> _Exercise description_:
Update the entries below by changing each "dist" to "distance" and leaving every other part of the lines as it stands.

[Saved data entries]

## BEGIN

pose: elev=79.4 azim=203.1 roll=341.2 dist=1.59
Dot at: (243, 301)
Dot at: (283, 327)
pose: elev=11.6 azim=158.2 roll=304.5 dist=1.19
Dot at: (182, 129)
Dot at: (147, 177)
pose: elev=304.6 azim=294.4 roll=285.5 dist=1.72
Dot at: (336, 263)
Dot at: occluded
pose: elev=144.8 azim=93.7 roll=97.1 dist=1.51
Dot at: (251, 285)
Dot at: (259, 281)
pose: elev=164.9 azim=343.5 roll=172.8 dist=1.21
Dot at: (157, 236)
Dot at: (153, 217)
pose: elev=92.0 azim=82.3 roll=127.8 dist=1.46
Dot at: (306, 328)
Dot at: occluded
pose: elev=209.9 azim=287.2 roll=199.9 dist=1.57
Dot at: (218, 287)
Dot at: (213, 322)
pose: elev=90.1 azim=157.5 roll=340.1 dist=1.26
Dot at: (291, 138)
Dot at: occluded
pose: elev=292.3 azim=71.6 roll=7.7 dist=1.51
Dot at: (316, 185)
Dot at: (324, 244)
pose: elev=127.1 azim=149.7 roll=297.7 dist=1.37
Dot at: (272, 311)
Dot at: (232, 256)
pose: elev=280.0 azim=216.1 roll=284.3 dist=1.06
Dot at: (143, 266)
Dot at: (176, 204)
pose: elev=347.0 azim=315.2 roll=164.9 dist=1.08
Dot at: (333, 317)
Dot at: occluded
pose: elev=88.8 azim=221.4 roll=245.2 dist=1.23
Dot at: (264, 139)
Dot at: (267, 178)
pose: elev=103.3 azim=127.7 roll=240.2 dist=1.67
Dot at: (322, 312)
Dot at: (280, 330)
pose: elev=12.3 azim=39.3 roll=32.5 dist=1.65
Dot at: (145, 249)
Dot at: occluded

## END

> _Problem solution_:
pose: elev=79.4 azim=203.1 roll=341.2 distance=1.59
Dot at: (243, 301)
Dot at: (283, 327)
pose: elev=11.6 azim=158.2 roll=304.5 distance=1.19
Dot at: (182, 129)
Dot at: (147, 177)
pose: elev=304.6 azim=294.4 roll=285.5 distance=1.72
Dot at: (336, 263)
Dot at: occluded
pose: elev=144.8 azim=93.7 roll=97.1 distance=1.51
Dot at: (251, 285)
Dot at: (259, 281)
pose: elev=164.9 azim=343.5 roll=172.8 distance=1.21
Dot at: (157, 236)
Dot at: (153, 217)
pose: elev=92.0 azim=82.3 roll=127.8 distance=1.46
Dot at: (306, 328)
Dot at: occluded
pose: elev=209.9 azim=287.2 roll=199.9 distance=1.57
Dot at: (218, 287)
Dot at: (213, 322)
pose: elev=90.1 azim=157.5 roll=340.1 distance=1.26
Dot at: (291, 138)
Dot at: occluded
pose: elev=292.3 azim=71.6 roll=7.7 distance=1.51
Dot at: (316, 185)
Dot at: (324, 244)
pose: elev=127.1 azim=149.7 roll=297.7 distance=1.37
Dot at: (272, 311)
Dot at: (232, 256)
pose: elev=280.0 azim=216.1 roll=284.3 distance=1.06
Dot at: (143, 266)
Dot at: (176, 204)
pose: elev=347.0 azim=315.2 roll=164.9 distance=1.08
Dot at: (333, 317)
Dot at: occluded
pose: elev=88.8 azim=221.4 roll=245.2 distance=1.23
Dot at: (264, 139)
Dot at: (267, 178)
pose: elev=103.3 azim=127.7 roll=240.2 distance=1.67
Dot at: (322, 312)
Dot at: (280, 330)
pose: elev=12.3 azim=39.3 roll=32.5 distance=1.65
Dot at: (145, 249)
Dot at: occluded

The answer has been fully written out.